Data extracts START

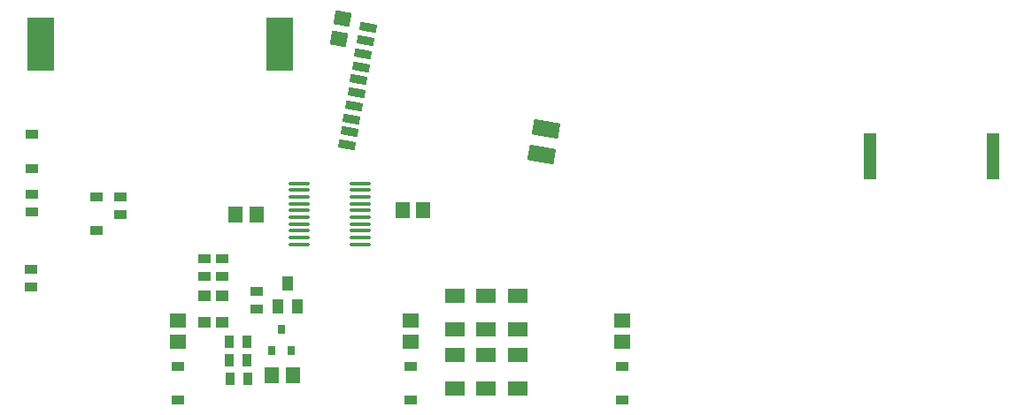
<source format=gtp>
G04*
G04 #@! TF.GenerationSoftware,Altium Limited,Altium Designer,19.0.15 (446)*
G04*
G04 Layer_Color=8421504*
%FSLAX25Y25*%
%MOIN*%
G70*
G01*
G75*
%ADD17R,0.03347X0.05118*%
%ADD18R,0.03150X0.03543*%
%ADD19R,0.05118X0.03347*%
%ADD20R,0.06102X0.05315*%
%ADD21R,0.03937X0.05512*%
%ADD22R,0.05315X0.06102*%
%ADD23R,0.04803X0.03602*%
%ADD24R,0.07480X0.05315*%
%ADD25R,0.04921X0.04331*%
G04:AMPARAMS|DCode=26|XSize=62.99mil|YSize=31.5mil|CornerRadius=0mil|HoleSize=0mil|Usage=FLASHONLY|Rotation=350.000|XOffset=0mil|YOffset=0mil|HoleType=Round|Shape=Rectangle|*
%AMROTATEDRECTD26*
4,1,4,-0.03375,-0.01004,-0.02828,0.02098,0.03375,0.01004,0.02828,-0.02098,-0.03375,-0.01004,0.0*
%
%ADD26ROTATEDRECTD26*%

G04:AMPARAMS|DCode=27|XSize=100mil|YSize=59.06mil|CornerRadius=0mil|HoleSize=0mil|Usage=FLASHONLY|Rotation=350.000|XOffset=0mil|YOffset=0mil|HoleType=Round|Shape=Rectangle|*
%AMROTATEDRECTD27*
4,1,4,-0.05437,-0.02040,-0.04411,0.03776,0.05437,0.02040,0.04411,-0.03776,-0.05437,-0.02040,0.0*
%
%ADD27ROTATEDRECTD27*%

%ADD28R,0.05118X0.17717*%
%ADD29O,0.08268X0.01378*%
G04:AMPARAMS|DCode=30|XSize=61.02mil|YSize=53.15mil|CornerRadius=0mil|HoleSize=0mil|Usage=FLASHONLY|Rotation=350.000|XOffset=0mil|YOffset=0mil|HoleType=Round|Shape=Rectangle|*
%AMROTATEDRECTD30*
4,1,4,-0.03466,-0.02087,-0.02543,0.03147,0.03466,0.02087,0.02543,-0.03147,-0.03466,-0.02087,0.0*
%
%ADD30ROTATEDRECTD30*%

%ADD31R,0.09843X0.20079*%
D17*
X86417Y19718D02*
D03*
X93110D02*
D03*
X93307Y5512D02*
D03*
X86614D02*
D03*
X86417Y12615D02*
D03*
X93110D02*
D03*
D18*
X102165Y16355D02*
D03*
X109646D02*
D03*
X105905Y24229D02*
D03*
D19*
X96457Y38780D02*
D03*
Y32087D02*
D03*
X11693Y40354D02*
D03*
Y47047D02*
D03*
X11811Y75197D02*
D03*
Y68504D02*
D03*
X45276Y67520D02*
D03*
Y74213D02*
D03*
X83745Y50984D02*
D03*
Y44291D02*
D03*
X76855D02*
D03*
Y50984D02*
D03*
D20*
X234252Y27559D02*
D03*
Y19685D02*
D03*
X154774Y27559D02*
D03*
Y19685D02*
D03*
X66929Y27559D02*
D03*
Y19685D02*
D03*
D21*
X104528Y33071D02*
D03*
X112008D02*
D03*
X108268Y41732D02*
D03*
D22*
X110236Y7087D02*
D03*
X102362D02*
D03*
X159449Y69193D02*
D03*
X151575D02*
D03*
X88583Y67520D02*
D03*
X96457D02*
D03*
D23*
X66929Y10384D02*
D03*
Y-2510D02*
D03*
X154774Y10384D02*
D03*
Y-2510D02*
D03*
X234252Y10384D02*
D03*
Y-2510D02*
D03*
X11811Y97894D02*
D03*
Y85000D02*
D03*
X36417Y61466D02*
D03*
Y74360D02*
D03*
D24*
X171260Y1969D02*
D03*
Y14567D02*
D03*
Y24252D02*
D03*
Y36850D02*
D03*
X194882Y24252D02*
D03*
Y36850D02*
D03*
X183071Y24252D02*
D03*
Y36850D02*
D03*
X194882Y1969D02*
D03*
Y14567D02*
D03*
X183071Y1969D02*
D03*
Y14567D02*
D03*
D25*
X83745Y36811D02*
D03*
Y26969D02*
D03*
X76855Y36811D02*
D03*
Y26969D02*
D03*
D26*
X138502Y138212D02*
D03*
X137634Y133288D02*
D03*
X136766Y128364D02*
D03*
X135897Y123440D02*
D03*
X135029Y118516D02*
D03*
X134161Y113592D02*
D03*
X133293Y108667D02*
D03*
X132424Y103743D02*
D03*
X131556Y98819D02*
D03*
X130688Y93895D02*
D03*
D27*
X203801Y90238D02*
D03*
X205504Y99892D02*
D03*
D28*
X327756Y89686D02*
D03*
X373819D02*
D03*
D29*
X112638Y79429D02*
D03*
Y76870D02*
D03*
Y74311D02*
D03*
Y71752D02*
D03*
Y69193D02*
D03*
Y66634D02*
D03*
Y64075D02*
D03*
Y61516D02*
D03*
Y58957D02*
D03*
Y56398D02*
D03*
X135472Y79429D02*
D03*
Y76870D02*
D03*
Y74311D02*
D03*
Y71752D02*
D03*
Y69193D02*
D03*
Y66634D02*
D03*
Y64075D02*
D03*
Y61516D02*
D03*
Y58957D02*
D03*
Y56398D02*
D03*
D30*
X129098Y141673D02*
D03*
X127730Y133918D02*
D03*
D31*
X15299Y131890D02*
D03*
X105299D02*
D03*
M02*

</source>
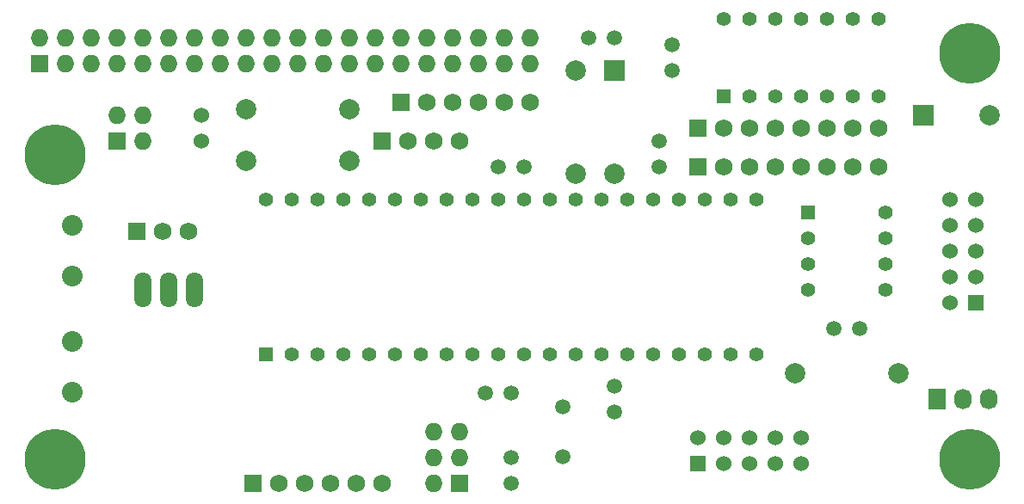
<source format=gbs>
%FSLAX34Y34*%
G04 Gerber Fmt 3.4, Leading zero omitted, Abs format*
G04 (created by PCBNEW (2014-jan-25)-product) date Sun 10 Aug 2014 05:09:58 PM PDT*
%MOIN*%
G01*
G70*
G90*
G04 APERTURE LIST*
%ADD10C,0.003937*%
%ADD11C,0.059100*%
%ADD12C,0.078700*%
%ADD13R,0.078700X0.078700*%
%ADD14C,0.060000*%
%ADD15C,0.236220*%
%ADD16R,0.068000X0.080000*%
%ADD17O,0.068000X0.080000*%
%ADD18R,0.068000X0.068000*%
%ADD19O,0.068000X0.068000*%
%ADD20O,0.066900X0.137800*%
%ADD21R,0.055000X0.055000*%
%ADD22C,0.055000*%
%ADD23R,0.060000X0.060000*%
%ADD24C,0.080000*%
%ADD25C,0.068000*%
G04 APERTURE END LIST*
G54D10*
G54D11*
X59000Y-57000D03*
X59000Y-58000D03*
X63000Y-55250D03*
X63000Y-54250D03*
X59500Y-45750D03*
X58500Y-45750D03*
X58000Y-54500D03*
X59000Y-54500D03*
X72500Y-52000D03*
X71500Y-52000D03*
X64750Y-44750D03*
X64750Y-45750D03*
X65250Y-41000D03*
X65250Y-42000D03*
G54D12*
X63000Y-46000D03*
G54D13*
X63000Y-42000D03*
G54D14*
X47000Y-43750D03*
X47000Y-44750D03*
G54D15*
X41338Y-45275D03*
X76771Y-41338D03*
X41338Y-57086D03*
X76771Y-57086D03*
G54D16*
X75500Y-54750D03*
G54D17*
X76500Y-54750D03*
X77500Y-54750D03*
G54D18*
X43750Y-44750D03*
G54D19*
X43750Y-43750D03*
X44750Y-44750D03*
X44750Y-43750D03*
G54D18*
X57000Y-58000D03*
G54D19*
X56000Y-58000D03*
X57000Y-57000D03*
X56000Y-57000D03*
X57000Y-56000D03*
X56000Y-56000D03*
G54D20*
X45750Y-50500D03*
X46750Y-50500D03*
X44750Y-50500D03*
G54D12*
X70000Y-53750D03*
X74000Y-53750D03*
X61500Y-46000D03*
X61500Y-42000D03*
X48750Y-43500D03*
X52750Y-43500D03*
X48750Y-45500D03*
X52750Y-45500D03*
G54D21*
X67250Y-43000D03*
G54D22*
X68250Y-43000D03*
X69250Y-43000D03*
X70250Y-43000D03*
X71250Y-43000D03*
X72250Y-43000D03*
X73250Y-43000D03*
X73250Y-40000D03*
X72250Y-40000D03*
X71250Y-40000D03*
X70250Y-40000D03*
X69250Y-40000D03*
X68250Y-40000D03*
X67250Y-40000D03*
G54D21*
X70500Y-47500D03*
G54D22*
X70500Y-48500D03*
X70500Y-49500D03*
X70500Y-50500D03*
X73500Y-50500D03*
X73500Y-49500D03*
X73500Y-48500D03*
X73500Y-47500D03*
G54D11*
X61000Y-56961D03*
X61000Y-55039D03*
G54D13*
X74970Y-43750D03*
G54D12*
X77530Y-43750D03*
G54D23*
X66250Y-57250D03*
G54D14*
X66250Y-56250D03*
X67250Y-57250D03*
X67250Y-56250D03*
X68250Y-57250D03*
X68250Y-56250D03*
X69250Y-57250D03*
X69250Y-56250D03*
X70250Y-57250D03*
X70250Y-56250D03*
G54D21*
X49500Y-53000D03*
G54D22*
X50500Y-53000D03*
X51500Y-53000D03*
X52500Y-53000D03*
X53500Y-53000D03*
X54500Y-53000D03*
X55500Y-53000D03*
X56500Y-53000D03*
X57500Y-53000D03*
X58500Y-53000D03*
X59500Y-53000D03*
X60500Y-53000D03*
X61500Y-53000D03*
X62500Y-53000D03*
X63500Y-53000D03*
X64500Y-53000D03*
X65500Y-53000D03*
X66500Y-53000D03*
X67500Y-53000D03*
X68500Y-53000D03*
X68500Y-47000D03*
X67500Y-47000D03*
X66500Y-47000D03*
X65500Y-47000D03*
X64500Y-47000D03*
X63500Y-47000D03*
X62500Y-47000D03*
X61500Y-47000D03*
X60500Y-47000D03*
X59500Y-47000D03*
X58500Y-47000D03*
X57500Y-47000D03*
X56500Y-47000D03*
X55500Y-47000D03*
X54500Y-47000D03*
X53500Y-47000D03*
X52500Y-47000D03*
X51500Y-47000D03*
X50500Y-47000D03*
X49500Y-47000D03*
G54D11*
X62000Y-40750D03*
X63000Y-40750D03*
G54D24*
X42000Y-49984D03*
X42000Y-48015D03*
X42000Y-54484D03*
X42000Y-52515D03*
G54D23*
X77000Y-51000D03*
G54D14*
X76000Y-51000D03*
X77000Y-50000D03*
X76000Y-50000D03*
X77000Y-49000D03*
X76000Y-49000D03*
X77000Y-48000D03*
X76000Y-48000D03*
X77000Y-47000D03*
X76000Y-47000D03*
G54D18*
X54750Y-43250D03*
G54D25*
X55750Y-43250D03*
X56750Y-43250D03*
X57750Y-43250D03*
X58750Y-43250D03*
X59750Y-43250D03*
G54D18*
X49000Y-58000D03*
G54D25*
X50000Y-58000D03*
X51000Y-58000D03*
X52000Y-58000D03*
X53000Y-58000D03*
X54000Y-58000D03*
G54D18*
X44500Y-48250D03*
G54D25*
X45500Y-48250D03*
X46500Y-48250D03*
G54D18*
X40750Y-41750D03*
G54D19*
X40750Y-40750D03*
X41750Y-41750D03*
X41750Y-40750D03*
X42750Y-41750D03*
X42750Y-40750D03*
X43750Y-41750D03*
X43750Y-40750D03*
X44750Y-41750D03*
X44750Y-40750D03*
X45750Y-41750D03*
X45750Y-40750D03*
X46750Y-41750D03*
X46750Y-40750D03*
X47750Y-41750D03*
X47750Y-40750D03*
X48750Y-41750D03*
X48750Y-40750D03*
X49750Y-41750D03*
X49750Y-40750D03*
X50750Y-41750D03*
X50750Y-40750D03*
X51750Y-41750D03*
X51750Y-40750D03*
X52750Y-41750D03*
X52750Y-40750D03*
X53750Y-41750D03*
X53750Y-40750D03*
X54750Y-41750D03*
X54750Y-40750D03*
X55750Y-41750D03*
X55750Y-40750D03*
X56750Y-41750D03*
X56750Y-40750D03*
X57750Y-41750D03*
X57750Y-40750D03*
X58750Y-41750D03*
X58750Y-40750D03*
X59750Y-41750D03*
X59750Y-40750D03*
G54D18*
X54000Y-44750D03*
G54D25*
X55000Y-44750D03*
X56000Y-44750D03*
X57000Y-44750D03*
G54D18*
X66250Y-44250D03*
G54D25*
X67250Y-44250D03*
X68250Y-44250D03*
X69250Y-44250D03*
X70250Y-44250D03*
X71250Y-44250D03*
X72250Y-44250D03*
X73250Y-44250D03*
G54D18*
X66250Y-45750D03*
G54D25*
X67250Y-45750D03*
X68250Y-45750D03*
X69250Y-45750D03*
X70250Y-45750D03*
X71250Y-45750D03*
X72250Y-45750D03*
X73250Y-45750D03*
M02*

</source>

Data extracts END

Work order – Taking the entries above, print exactly the lines starting at the line with "X68250Y-56250D03*" and ending at the line with "X47750Y-41750D03*", both included.

Solution to this exercise –
X68250Y-56250D03*
X69250Y-57250D03*
X69250Y-56250D03*
X70250Y-57250D03*
X70250Y-56250D03*
G54D21*
X49500Y-53000D03*
G54D22*
X50500Y-53000D03*
X51500Y-53000D03*
X52500Y-53000D03*
X53500Y-53000D03*
X54500Y-53000D03*
X55500Y-53000D03*
X56500Y-53000D03*
X57500Y-53000D03*
X58500Y-53000D03*
X59500Y-53000D03*
X60500Y-53000D03*
X61500Y-53000D03*
X62500Y-53000D03*
X63500Y-53000D03*
X64500Y-53000D03*
X65500Y-53000D03*
X66500Y-53000D03*
X67500Y-53000D03*
X68500Y-53000D03*
X68500Y-47000D03*
X67500Y-47000D03*
X66500Y-47000D03*
X65500Y-47000D03*
X64500Y-47000D03*
X63500Y-47000D03*
X62500Y-47000D03*
X61500Y-47000D03*
X60500Y-47000D03*
X59500Y-47000D03*
X58500Y-47000D03*
X57500Y-47000D03*
X56500Y-47000D03*
X55500Y-47000D03*
X54500Y-47000D03*
X53500Y-47000D03*
X52500Y-47000D03*
X51500Y-47000D03*
X50500Y-47000D03*
X49500Y-47000D03*
G54D11*
X62000Y-40750D03*
X63000Y-40750D03*
G54D24*
X42000Y-49984D03*
X42000Y-48015D03*
X42000Y-54484D03*
X42000Y-52515D03*
G54D23*
X77000Y-51000D03*
G54D14*
X76000Y-51000D03*
X77000Y-50000D03*
X76000Y-50000D03*
X77000Y-49000D03*
X76000Y-49000D03*
X77000Y-48000D03*
X76000Y-48000D03*
X77000Y-47000D03*
X76000Y-47000D03*
G54D18*
X54750Y-43250D03*
G54D25*
X55750Y-43250D03*
X56750Y-43250D03*
X57750Y-43250D03*
X58750Y-43250D03*
X59750Y-43250D03*
G54D18*
X49000Y-58000D03*
G54D25*
X50000Y-58000D03*
X51000Y-58000D03*
X52000Y-58000D03*
X53000Y-58000D03*
X54000Y-58000D03*
G54D18*
X44500Y-48250D03*
G54D25*
X45500Y-48250D03*
X46500Y-48250D03*
G54D18*
X40750Y-41750D03*
G54D19*
X40750Y-40750D03*
X41750Y-41750D03*
X41750Y-40750D03*
X42750Y-41750D03*
X42750Y-40750D03*
X43750Y-41750D03*
X43750Y-40750D03*
X44750Y-41750D03*
X44750Y-40750D03*
X45750Y-41750D03*
X45750Y-40750D03*
X46750Y-41750D03*
X46750Y-40750D03*
X47750Y-41750D03*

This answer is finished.